De A a U
a) Vejo O ABISMO como
uma possibilidade de avançar terreno inexplorado
desenvolvendo, sobretudo, a linguagem de um cinema urbano.
É um trailer sobre uma futura obra não
só no cinema mas, principalmente, na música.
Com música temos um processo sintético
muito mais eficaz, mais rápido e evoluído
do que a veiculação conceitual das palavras.
Uma música pode ajudar a resolver os problemas
do povo brasileiro muito mais do que 10 livros.
b) Ele é conseqüência
da visão de tudo como um todo; da constatação
de que todas as coisas são uma coisa só,
sob diversos estágios e aparentes diferenças.
Tem um sentido cósmico. É também
a valorização da paisagem; uma tentativa
de filmar com ritmo nosso, tentar captar uma topografia,
como filmar uma praia brasileira, dar um tratamento
à paisagem. O Brasil tem uma vastidão
topográfica encontrada também na música
de Villa-Lobos e João Gilberto. Politicamente,
é importante que o Brasil conheça a si
mesmo. O ABISMO é uma oportunidade de
auto-conhecimento não só do cinema mas
do país.
c) Jimi Hendrix é o grande
sinal do filme. Até então o cinema brasileiro
tinha se voltado para sua realidade imediata. O ABISMO
é uma interiorização; um mergulho
no inconsciente e uma valorização astral.
A verdade do filme é que uma pessoa assim não
aparece por acaso. Hendrix não é só
um genial técnico, arranjador, guitarrista, cantor
e compositor. É um grande pensador. Ele consegue
que esta forma esteja a serviço de uma idéia.
A obra de arte é sempre regional, nacional, internacional,
universal. O problema do homem não está
nas estrelas. Está no próprio homem, sua
terra, sua posse, na sua mente e liberdade. E não
chegaremos a essa liberdade – que é o tema fundamental
a qualquer tipo de experimentação de obra
de arte – sem passarmos pelo pensamento de Jimi Hendrix.
Por que? Porque ele fala sobre o espelho da mente como
espelho de uma realidade. Uma transformação
interior deve preceder essa transformação
inevitável e necessária. Você tem
que passar pelo desconhecido. Hendrix é um pensador
tão importante quanto Guevara.
d) O ABISMO tem vários
níveis de leitura: é uma estória
banal, um clichê. É também um ensaio,
uma reflexão sobre a relação da
poesia com certas ciências e a música.

• Tarefa: Prolongue o texto sobre o filme O ABISMO, retomando logo após a última frase apresentada.

Dados brutos:
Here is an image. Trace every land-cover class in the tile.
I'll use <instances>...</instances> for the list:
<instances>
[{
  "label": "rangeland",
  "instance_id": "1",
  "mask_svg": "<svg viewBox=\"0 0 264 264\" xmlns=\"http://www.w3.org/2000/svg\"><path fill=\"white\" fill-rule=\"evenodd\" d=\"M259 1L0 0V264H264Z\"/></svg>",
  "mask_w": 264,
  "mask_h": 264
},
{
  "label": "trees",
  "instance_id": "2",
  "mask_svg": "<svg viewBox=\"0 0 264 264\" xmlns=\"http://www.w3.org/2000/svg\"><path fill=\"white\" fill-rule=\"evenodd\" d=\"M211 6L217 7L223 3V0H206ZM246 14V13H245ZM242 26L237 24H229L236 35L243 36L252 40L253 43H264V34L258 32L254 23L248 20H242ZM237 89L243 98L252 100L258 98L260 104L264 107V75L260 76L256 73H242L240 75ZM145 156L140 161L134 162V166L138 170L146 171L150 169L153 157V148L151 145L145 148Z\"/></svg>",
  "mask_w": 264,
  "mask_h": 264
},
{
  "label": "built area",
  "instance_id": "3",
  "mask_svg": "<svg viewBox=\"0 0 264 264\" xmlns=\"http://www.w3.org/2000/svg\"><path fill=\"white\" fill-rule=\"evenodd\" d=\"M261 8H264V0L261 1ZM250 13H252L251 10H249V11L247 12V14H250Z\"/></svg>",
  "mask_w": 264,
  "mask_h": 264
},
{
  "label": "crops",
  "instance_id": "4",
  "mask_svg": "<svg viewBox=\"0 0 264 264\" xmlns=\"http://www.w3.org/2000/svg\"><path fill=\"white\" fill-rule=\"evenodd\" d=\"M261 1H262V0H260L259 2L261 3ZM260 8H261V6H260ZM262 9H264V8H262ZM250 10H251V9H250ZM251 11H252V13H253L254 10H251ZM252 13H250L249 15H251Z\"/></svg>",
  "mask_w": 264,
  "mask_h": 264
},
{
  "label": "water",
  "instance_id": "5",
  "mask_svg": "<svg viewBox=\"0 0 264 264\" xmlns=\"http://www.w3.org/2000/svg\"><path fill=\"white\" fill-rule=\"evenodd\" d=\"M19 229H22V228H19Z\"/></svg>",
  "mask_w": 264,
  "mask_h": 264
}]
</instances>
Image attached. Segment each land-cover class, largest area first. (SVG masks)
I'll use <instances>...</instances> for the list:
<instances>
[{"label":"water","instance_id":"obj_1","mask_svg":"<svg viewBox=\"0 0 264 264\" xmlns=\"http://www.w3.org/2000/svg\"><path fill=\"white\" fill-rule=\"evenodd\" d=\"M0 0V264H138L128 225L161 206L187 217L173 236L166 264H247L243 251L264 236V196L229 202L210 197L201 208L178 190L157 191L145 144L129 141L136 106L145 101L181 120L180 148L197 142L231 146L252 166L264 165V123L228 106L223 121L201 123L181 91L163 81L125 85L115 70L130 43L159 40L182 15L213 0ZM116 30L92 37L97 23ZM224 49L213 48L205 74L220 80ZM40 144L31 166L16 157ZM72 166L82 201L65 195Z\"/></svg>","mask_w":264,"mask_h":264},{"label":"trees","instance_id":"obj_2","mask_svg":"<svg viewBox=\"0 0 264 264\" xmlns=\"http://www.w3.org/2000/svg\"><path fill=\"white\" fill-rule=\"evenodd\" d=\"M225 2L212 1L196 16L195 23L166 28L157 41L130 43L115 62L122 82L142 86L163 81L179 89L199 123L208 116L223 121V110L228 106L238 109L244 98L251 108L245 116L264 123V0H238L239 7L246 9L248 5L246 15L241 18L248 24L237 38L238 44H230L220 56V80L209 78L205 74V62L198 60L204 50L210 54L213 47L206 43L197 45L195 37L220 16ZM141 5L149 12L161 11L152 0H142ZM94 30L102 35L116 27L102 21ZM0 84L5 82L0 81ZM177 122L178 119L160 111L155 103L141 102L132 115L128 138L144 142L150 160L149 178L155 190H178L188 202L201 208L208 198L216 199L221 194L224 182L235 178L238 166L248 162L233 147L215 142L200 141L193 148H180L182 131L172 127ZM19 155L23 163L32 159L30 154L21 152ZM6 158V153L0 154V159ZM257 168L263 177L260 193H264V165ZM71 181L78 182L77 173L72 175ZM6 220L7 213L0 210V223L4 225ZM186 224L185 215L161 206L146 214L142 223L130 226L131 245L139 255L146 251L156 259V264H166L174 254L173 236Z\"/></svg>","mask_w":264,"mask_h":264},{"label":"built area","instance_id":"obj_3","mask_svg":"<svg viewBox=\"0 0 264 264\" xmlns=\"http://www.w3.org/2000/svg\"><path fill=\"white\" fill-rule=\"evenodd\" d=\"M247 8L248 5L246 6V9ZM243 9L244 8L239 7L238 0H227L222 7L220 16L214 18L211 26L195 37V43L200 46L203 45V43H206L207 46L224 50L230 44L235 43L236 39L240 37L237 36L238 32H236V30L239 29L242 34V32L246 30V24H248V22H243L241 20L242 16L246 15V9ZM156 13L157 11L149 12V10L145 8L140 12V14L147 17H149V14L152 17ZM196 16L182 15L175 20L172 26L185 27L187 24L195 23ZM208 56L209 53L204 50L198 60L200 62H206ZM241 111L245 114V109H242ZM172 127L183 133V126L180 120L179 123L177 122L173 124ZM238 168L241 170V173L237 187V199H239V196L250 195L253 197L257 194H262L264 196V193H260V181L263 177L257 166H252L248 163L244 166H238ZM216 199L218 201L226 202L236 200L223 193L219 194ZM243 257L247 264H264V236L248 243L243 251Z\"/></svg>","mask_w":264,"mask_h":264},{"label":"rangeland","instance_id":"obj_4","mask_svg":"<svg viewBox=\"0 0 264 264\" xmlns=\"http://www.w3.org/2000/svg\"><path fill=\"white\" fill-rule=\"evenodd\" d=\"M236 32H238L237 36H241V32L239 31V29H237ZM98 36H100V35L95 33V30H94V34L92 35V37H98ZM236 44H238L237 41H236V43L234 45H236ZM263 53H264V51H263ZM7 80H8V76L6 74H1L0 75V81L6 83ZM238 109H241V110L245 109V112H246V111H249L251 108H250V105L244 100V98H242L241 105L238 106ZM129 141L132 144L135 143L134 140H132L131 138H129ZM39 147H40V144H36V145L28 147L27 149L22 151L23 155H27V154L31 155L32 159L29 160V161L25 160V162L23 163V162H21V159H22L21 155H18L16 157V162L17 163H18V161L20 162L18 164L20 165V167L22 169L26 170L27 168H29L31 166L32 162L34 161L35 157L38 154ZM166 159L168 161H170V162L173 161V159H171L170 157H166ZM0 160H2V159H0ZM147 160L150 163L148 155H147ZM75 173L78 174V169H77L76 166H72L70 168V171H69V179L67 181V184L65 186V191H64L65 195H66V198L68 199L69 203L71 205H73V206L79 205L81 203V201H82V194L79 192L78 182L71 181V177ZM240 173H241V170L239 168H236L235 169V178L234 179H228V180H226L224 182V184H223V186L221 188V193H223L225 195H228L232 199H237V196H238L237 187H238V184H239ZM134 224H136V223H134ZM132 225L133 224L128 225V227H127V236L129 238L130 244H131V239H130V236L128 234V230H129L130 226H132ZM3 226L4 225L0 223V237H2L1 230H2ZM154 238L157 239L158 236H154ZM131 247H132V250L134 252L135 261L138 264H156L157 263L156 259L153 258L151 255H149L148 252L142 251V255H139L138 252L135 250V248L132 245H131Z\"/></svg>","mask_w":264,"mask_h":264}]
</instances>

• Resposta do exercício:
Possui também um nível esotérico
que a literatura usa e abusa e achei que o cinema também
poderia. Acho que ele é mais do que atual. É
extremamente cinematográfico e precoce. Não
é culturalista nem analítico. Talvez nesse
ponto ele se ressinta de ser mais explicativo e mais
acessível ao grande público como era minha
intenção inicial nas primeiras variantes
do roteiro. É uma sugestão de como também
transformar o cinema brasileiro para melhor.
e) O fato dele estar entrando
agora em 84 na Cândido Mendes me parece um ótimo
convite à reflexão e ao mesmo tempo não
tentar impor nada. Todas essas teses que em 78 eram
fecundantes e oportunas, hoje, são prementes.
A idéia do filme é que se precisa fazer
uma melhor distribuição de justiça,
de riqueza, de bens e todo tipo de benfeitorias. E para
isso é preciso relacionar a arte moderna com
a arte primitiva. E mais: Para as transformações
de ordem coletiva é preciso também haver
um grande mergulho no inconsciente coletivo. Resolver
o problema individual para se chegar ao coletivo e conciliar
o eu e o nós, a revolta e a revolução.
Nesse sentido o filme contém, de uma forma ainda
sintética, um ideário.
f) É um filme que levanta
o astral. Não tem a concessão fácil
da vulgaridade, de apelação, do diálogo
rasteiro ou efeito pelo efeito. Sem nenhuma voracidade.
É um filme que procura generosamente um proposta
de unificação de todos os mundos possíveis.
Tudo está em movimento. Ele se propõe
a ser movimento e ascendente.
g) Alguns rolos acho extremamente
bem sucedidos em densidade e luminosidade. Gosto sobretudo
da cinegrafia do filme, da grafia, do traço,
da respiração. Além disso tem um
rolo inteiro com o último concerto de Jimi Hendrix
que me parece um material altamente relevante de grande
impacto histórico.
h) o fato de não ser
entendido não significa que não seja bom.
É uma questão de entendimento. Existe
muito material que a gente ouve e não gosta.
E depois de duas, três vezes acaba se apaixonando.
Isso depende de cada espectador. È um filme feito
para não encher as pessoas, não incomodar.
Mas também não é um filme explicitado.
i) O ABISMO pode ser
compreensível para uns e para outros ninguém
entende nada. É que o filme não é
analítico, está ligado à tentativa
de ser sintético. Foi uma escolha. A escolha
da síntese. Mas dizem que o cinema deve ser sintético,
simples. Gostaria que fosse mais simples, mais forte.
É bom lembrar que o cinema é também
um ponto de partida, não é só de
chegada. Não se deve somente endeusá-lo
mas também criticá-lo. Quem gosta de cinema
vai se interessar pela maneira como se apresenta esta
noção do que é cinema.
j) O tema permanente em meu
trabalho? A dificuldade da gente sair do individual
ao coletivo e uma tentativa de promover um modernismo
estético, uma coisa bárbara e nossa, seguir
a fórmula osvaldiana e noelina das coisas nossas
e ao mesmo tempo assimilar uma cultura cinematográfica
do cinema do mundo inteiro, para tentar descobrir o
coração e a alma das ruas na cidade.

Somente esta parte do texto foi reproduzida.